Exercise requirements: From the entries that follow, gather each line holding the word "Plug".

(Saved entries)
::::

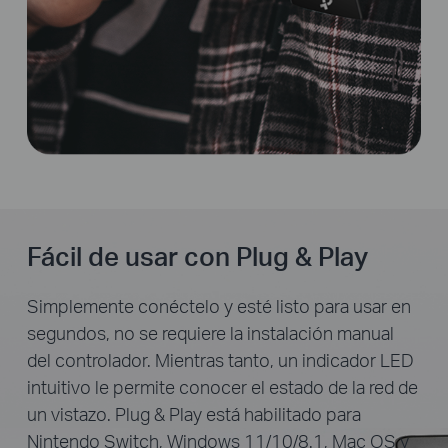
Fácil de usar con Plug & Play
Simplemente conéctelo y esté listo para usar en
segundos, no se requiere la instalación manual
del controlador. Mientras tanto, un indicador LED
intuitivo le permite conocer el estado de la red de
un vistazo. Plug & Play está habilitado para
Nintendo Switch, Windows 11/10/8.1, Mac OS y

::::

Response for this exercise:
Fácil de usar con Plug & Play
un vistazo. Plug & Play está habilitado para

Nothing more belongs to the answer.